> **Stored data entries**

◆ ◆ ◆

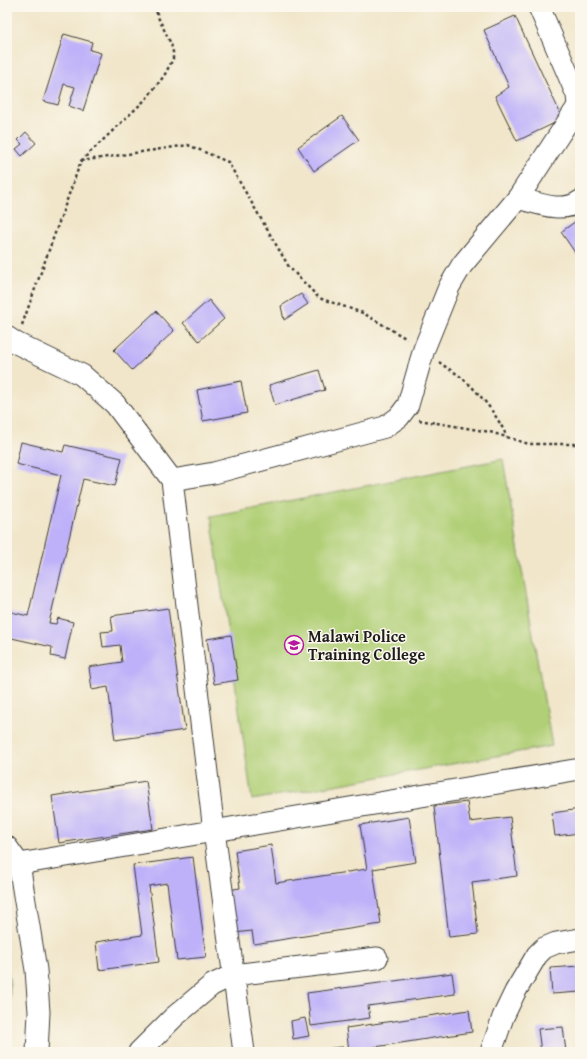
<svg xmlns="http://www.w3.org/2000/svg" width="587" height="1059" viewBox="0 0 587 1059" font-family="'Gentium Book Plus',serif">
<style>
.green{fill:#b0cf76;stroke:#667649}
.forest{fill:#8cb267;stroke:#546742}
.building{fill:#beb1f9}
.lines{fill:none;stroke-linecap:round;stroke-linejoin:round}
.minor-casing{stroke:#3c3a36;stroke-width:23}
.path{stroke:#3c3a36;stroke-width:2.5;stroke-dasharray:3 3;stroke-linecap:butt}
.minor{stroke:#fff;stroke-width:21}
.labels{text-anchor:middle;stroke-width:3;stroke-linejoin:round;paint-order:stroke}
.poi-label{font-size:16px;font-weight:bold;fill:#1c1c1c;stroke:#fbf7ec;text-anchor:start}
</style>
<rect width="100%" height="100%" fill="#fbf7ec"/>
<filter id="ink" filterUnits="userSpaceOnUse"><feTurbulence type="fractalNoise" baseFrequency=".025" numOctaves="2"/><feDisplacementMap in="SourceGraphic" scale="8" xChannelSelector="R" yChannelSelector="G"/><feConvolveMatrix kernelMatrix="1 2 1 2 8 2 1 2 1" color-interpolation-filters="sRGB"/></filter>
<filter id="wash" filterUnits="userSpaceOnUse"><feTurbulence type="fractalNoise" baseFrequency=".012" numOctaves="4" result="noise"/><feDisplacementMap in="SourceGraphic" scale="16" xChannelSelector="R" yChannelSelector="G"/><feGaussianBlur stdDeviation="0.9" result="paint"/><feColorMatrix in="noise" values="0 0 0 0 0 0 0 0 0 0 0 0 0 0 0 0 0 1.4 0 .05"/><feComposite in="paint" operator="in"/></filter>
<g filter="url(#wash)">
<rect width="100%" height="100%" fill="#f1e6ca"/>
<path class="green" d="M 503,459 L 552,746 L 252,800 L 211,516 Z"/>
<path class="forest" d="M 7,965 L 10,983 L 9,1052 L 7,1052 Z"/>
<g id="blocks">
<g class="building">
<path d="M 515,16 L 563,119 L 517,141 L 495,96 L 509,87 L 484,30 Z"/>
<path d="M 64,34 L 92,42 L 90,50 L 101,53 L 83,111 L 69,106 L 75,87 L 64,84 L 58,105 L 43,101 Z"/>
<path d="M 342,116 L 359,140 L 314,171 L 298,147 Z"/>
<path d="M 26,132 L 36,143 L 22,156 L 16,149 L 22,144 L 18,140 Z"/>
<path d="M 580,218 L 580,252 L 576,254 L 561,232 Z"/>
<path d="M 301,294 L 308,304 L 284,320 L 281,306 Z"/>
<path d="M 209,300 L 224,319 L 199,341 L 183,323 Z"/>
<path d="M 156,311 L 174,331 L 132,370 L 114,350 Z"/>
<path d="M 319,370 L 325,390 L 275,405 L 269,385 Z"/>
<path d="M 241,381 L 247,413 L 203,421 L 197,390 Z"/>
<path d="M 21,442 L 63,452 L 65,445 L 122,458 L 115,486 L 83,479 L 49,623 L 56,624 L 58,618 L 73,622 L 65,659 L 51,656 L 52,647 L 7,637 L 7,611 L 28,616 L 61,475 L 16,464 Z"/>
<path d="M 168,608 L 185,730 L 115,740 L 108,687 L 92,690 L 89,667 L 122,662 L 120,645 L 103,647 L 101,632 L 113,631 L 111,616 Z"/>
<path d="M 231,635 L 238,680 L 214,684 L 207,639 Z"/>
<path d="M 146,781 L 153,829 L 59,843 L 52,796 Z"/>
<path d="M 467,802 L 470,822 L 510,817 L 517,876 L 472,882 L 478,934 L 449,937 L 434,806 Z"/>
<path d="M 580,809 L 580,833 L 555,836 L 552,813 Z"/>
<path d="M 409,817 L 416,862 L 373,869 L 381,924 L 254,944 L 252,931 L 234,933 L 228,890 L 240,888 L 235,851 L 271,845 L 276,883 L 367,869 L 360,825 Z"/>
<path d="M 193,857 L 206,957 L 177,960 L 167,883 L 149,886 L 159,962 L 99,970 L 96,942 L 142,935 L 133,865 Z"/>
<path d="M 580,966 L 580,992 L 552,994 L 550,968 Z"/>
<path d="M 452,973 L 455,994 L 368,1006 L 370,1018 L 311,1026 L 307,993 Z"/>
<path d="M 469,1010 L 472,1032 L 349,1051 L 346,1028 Z"/>
<path d="M 305,1018 L 309,1036 L 293,1039 L 291,1021 Z"/>
<path d="M 563,1027 L 566,1052 L 541,1052 L 538,1029 Z"/>
<path d="M 343,1047 L 344,1052 L 331,1052 L 331,1048 Z"/>
</g>
</g>
</g>
<g filter="url(#ink)">
<use href="#blocks" fill-opacity="0" stroke="#3c3a36" stroke-width="1"/>
<g class="lines">
<g class="minor-casing">
<g id="minor">
<path d="M 518,198 C 537,203 563,214 580,201"/>
<path d="M 7,337 L 16,343 L 82,375 L 115,404 L 172,480"/>
<path d="M 7,847 L 19,864 L 36,970 L 39,1012 L 37,1052"/>
<path d="M 19,864 L 574,770"/>
<path d="M 139,1052 L 174,1017 L 212,985 L 233,975 L 377,958"/>
<path d="M 244,1052 L 214,831 L 172,480 L 214,473 L 385,427 L 399,417 L 408,405 L 424,349 L 449,287 L 462,265 L 518,198 L 578,106 L 577,95 L 539,7"/>
<path d="M 491,1052 L 503,1017 L 515,992 L 537,955 L 544,948 L 556,943 L 580,939"/>
</g>
</g>
<g class="path">
<path d="M 81,161 L 146,99 L 164,76 L 173,59 L 173,52 L 171,44 L 158,17 L 155,7"/>
<path d="M 22,325 L 81,161 L 188,145 L 228,162 L 289,267 L 319,298 L 363,313 L 407,339"/>
<path d="M 439,362 C 446,368 455,372 462,378 C 481,394 497,415 507,437"/>
<path d="M 419,420 L 490,432 L 529,444 L 580,444"/>
</g>
<use href="#minor" class="minor"/>
</g>
</g>
<defs>
<g id="university-ring" transform="scale(1)"><circle r="9.5" fill="#fbf7ec" stroke="#b5179e" stroke-width="1.5"/><path d="M0-5L7-2L0 1L-7-2ZM-4 1L0 2.5L4 1V4Q0 6-4 4Z" fill="#b5179e"/></g>
</defs>
<g fill-rule="evenodd">
<use href="#university-ring" x="294" y="645"/>
</g>
<g class="labels">
<g class="poi-label">
<text x="308" y="642">Malawi Police<tspan x="308" dy="18">Training College</tspan></text>
</g>
</g>
<rect width="587" height="1059" fill="none" stroke="#fbf7ec" stroke-width="24"/>
</svg>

◆ ◆ ◆

> **PROBLEM DETAILS**
Leave the pictures behind and repeat each entry exactly.

> **TASK ANSWER**
<svg xmlns="http://www.w3.org/2000/svg" width="587" height="1059" viewBox="0 0 587 1059" font-family="'Gentium Book Plus',serif">
<style>
.green{fill:#b0cf76;stroke:#667649}
.forest{fill:#8cb267;stroke:#546742}
.building{fill:#beb1f9}
.lines{fill:none;stroke-linecap:round;stroke-linejoin:round}
.minor-casing{stroke:#3c3a36;stroke-width:23}
.path{stroke:#3c3a36;stroke-width:2.5;stroke-dasharray:3 3;stroke-linecap:butt}
.minor{stroke:#fff;stroke-width:21}
.labels{text-anchor:middle;stroke-width:3;stroke-linejoin:round;paint-order:stroke}
.poi-label{font-size:16px;font-weight:bold;fill:#1c1c1c;stroke:#fbf7ec;text-anchor:start}
</style>
<rect width="100%" height="100%" fill="#fbf7ec"/>
<filter id="ink" filterUnits="userSpaceOnUse"><feTurbulence type="fractalNoise" baseFrequency=".025" numOctaves="2"/><feDisplacementMap in="SourceGraphic" scale="8" xChannelSelector="R" yChannelSelector="G"/><feConvolveMatrix kernelMatrix="1 2 1 2 8 2 1 2 1" color-interpolation-filters="sRGB"/></filter>
<filter id="wash" filterUnits="userSpaceOnUse"><feTurbulence type="fractalNoise" baseFrequency=".012" numOctaves="4" result="noise"/><feDisplacementMap in="SourceGraphic" scale="16" xChannelSelector="R" yChannelSelector="G"/><feGaussianBlur stdDeviation="0.9" result="paint"/><feColorMatrix in="noise" values="0 0 0 0 0 0 0 0 0 0 0 0 0 0 0 0 0 1.4 0 .05"/><feComposite in="paint" operator="in"/></filter>
<g filter="url(#wash)">
<rect width="100%" height="100%" fill="#f1e6ca"/>
<path class="green" d="M 503,459 L 552,746 L 252,800 L 211,516 Z"/>
<path class="forest" d="M 7,965 L 10,983 L 9,1052 L 7,1052 Z"/>
<g id="blocks">
<g class="building">
<path d="M 515,16 L 563,119 L 517,141 L 495,96 L 509,87 L 484,30 Z"/>
<path d="M 64,34 L 92,42 L 90,50 L 101,53 L 83,111 L 69,106 L 75,87 L 64,84 L 58,105 L 43,101 Z"/>
<path d="M 342,116 L 359,140 L 314,171 L 298,147 Z"/>
<path d="M 26,132 L 36,143 L 22,156 L 16,149 L 22,144 L 18,140 Z"/>
<path d="M 580,218 L 580,252 L 576,254 L 561,232 Z"/>
<path d="M 301,294 L 308,304 L 284,320 L 281,306 Z"/>
<path d="M 209,300 L 224,319 L 199,341 L 183,323 Z"/>
<path d="M 156,311 L 174,331 L 132,370 L 114,350 Z"/>
<path d="M 319,370 L 325,390 L 275,405 L 269,385 Z"/>
<path d="M 241,381 L 247,413 L 203,421 L 197,390 Z"/>
<path d="M 21,442 L 63,452 L 65,445 L 122,458 L 115,486 L 83,479 L 49,623 L 56,624 L 58,618 L 73,622 L 65,659 L 51,656 L 52,647 L 7,637 L 7,611 L 28,616 L 61,475 L 16,464 Z"/>
<path d="M 168,608 L 185,730 L 115,740 L 108,687 L 92,690 L 89,667 L 122,662 L 120,645 L 103,647 L 101,632 L 113,631 L 111,616 Z"/>
<path d="M 231,635 L 238,680 L 214,684 L 207,639 Z"/>
<path d="M 146,781 L 153,829 L 59,843 L 52,796 Z"/>
<path d="M 467,802 L 470,822 L 510,817 L 517,876 L 472,882 L 478,934 L 449,937 L 434,806 Z"/>
<path d="M 580,809 L 580,833 L 555,836 L 552,813 Z"/>
<path d="M 409,817 L 416,862 L 373,869 L 381,924 L 254,944 L 252,931 L 234,933 L 228,890 L 240,888 L 235,851 L 271,845 L 276,883 L 367,869 L 360,825 Z"/>
<path d="M 193,857 L 206,957 L 177,960 L 167,883 L 149,886 L 159,962 L 99,970 L 96,942 L 142,935 L 133,865 Z"/>
<path d="M 580,966 L 580,992 L 552,994 L 550,968 Z"/>
<path d="M 452,973 L 455,994 L 368,1006 L 370,1018 L 311,1026 L 307,993 Z"/>
<path d="M 469,1010 L 472,1032 L 349,1051 L 346,1028 Z"/>
<path d="M 305,1018 L 309,1036 L 293,1039 L 291,1021 Z"/>
<path d="M 563,1027 L 566,1052 L 541,1052 L 538,1029 Z"/>
<path d="M 343,1047 L 344,1052 L 331,1052 L 331,1048 Z"/>
</g>
</g>
</g>
<g filter="url(#ink)">
<use href="#blocks" fill-opacity="0" stroke="#3c3a36" stroke-width="1"/>
<g class="lines">
<g class="minor-casing">
<g id="minor">
<path d="M 518,198 C 537,203 563,214 580,201"/>
<path d="M 7,337 L 16,343 L 82,375 L 115,404 L 172,480"/>
<path d="M 7,847 L 19,864 L 36,970 L 39,1012 L 37,1052"/>
<path d="M 19,864 L 574,770"/>
<path d="M 139,1052 L 174,1017 L 212,985 L 233,975 L 377,958"/>
<path d="M 244,1052 L 214,831 L 172,480 L 214,473 L 385,427 L 399,417 L 408,405 L 424,349 L 449,287 L 462,265 L 518,198 L 578,106 L 577,95 L 539,7"/>
<path d="M 491,1052 L 503,1017 L 515,992 L 537,955 L 544,948 L 556,943 L 580,939"/>
</g>
</g>
<g class="path">
<path d="M 81,161 L 146,99 L 164,76 L 173,59 L 173,52 L 171,44 L 158,17 L 155,7"/>
<path d="M 22,325 L 81,161 L 188,145 L 228,162 L 289,267 L 319,298 L 363,313 L 407,339"/>
<path d="M 439,362 C 446,368 455,372 462,378 C 481,394 497,415 507,437"/>
<path d="M 419,420 L 490,432 L 529,444 L 580,444"/>
</g>
<use href="#minor" class="minor"/>
</g>
</g>
<defs>
<g id="university-ring" transform="scale(1)"><circle r="9.5" fill="#fbf7ec" stroke="#b5179e" stroke-width="1.5"/><path d="M0-5L7-2L0 1L-7-2ZM-4 1L0 2.5L4 1V4Q0 6-4 4Z" fill="#b5179e"/></g>
</defs>
<g fill-rule="evenodd">
<use href="#university-ring" x="294" y="645"/>
</g>
<g class="labels">
<g class="poi-label">
<text x="308" y="642">Malawi Police<tspan x="308" dy="18">Training College</tspan></text>
</g>
</g>
<rect width="587" height="1059" fill="none" stroke="#fbf7ec" stroke-width="24"/>
</svg>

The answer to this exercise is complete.